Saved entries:

★ ★ ★ ★ ★

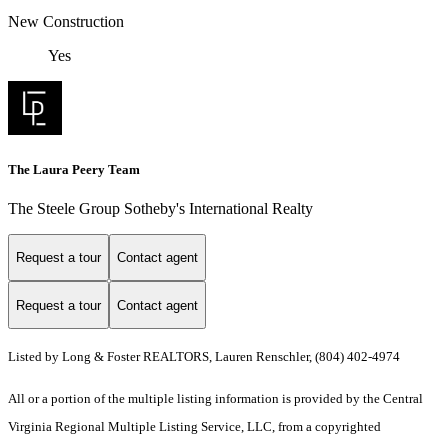
New Construction
Yes
The Laura Peery Team
The Steele Group Sotheby's International Realty
Request a tour
Contact agent
Request a tour
Contact agent
Listed by Long & Foster REALTORS, Lauren Renschler, (804) 402-4974
All or a portion of the multiple listing information is provided by the Central
Virginia Regional Multiple Listing Service, LLC, from a copyrighted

★ ★ ★ ★ ★

**Exercise:**
Output the lines above verbatim, images excluded.

**Result:**
New Construction
Yes
The Laura Peery Team
The Steele Group Sotheby's International Realty
Request a tour
Contact agent
Request a tour
Contact agent
Listed by Long & Foster REALTORS, Lauren Renschler, (804) 402-4974
All or a portion of the multiple listing information is provided by the Central
Virginia Regional Multiple Listing Service, LLC, from a copyrighted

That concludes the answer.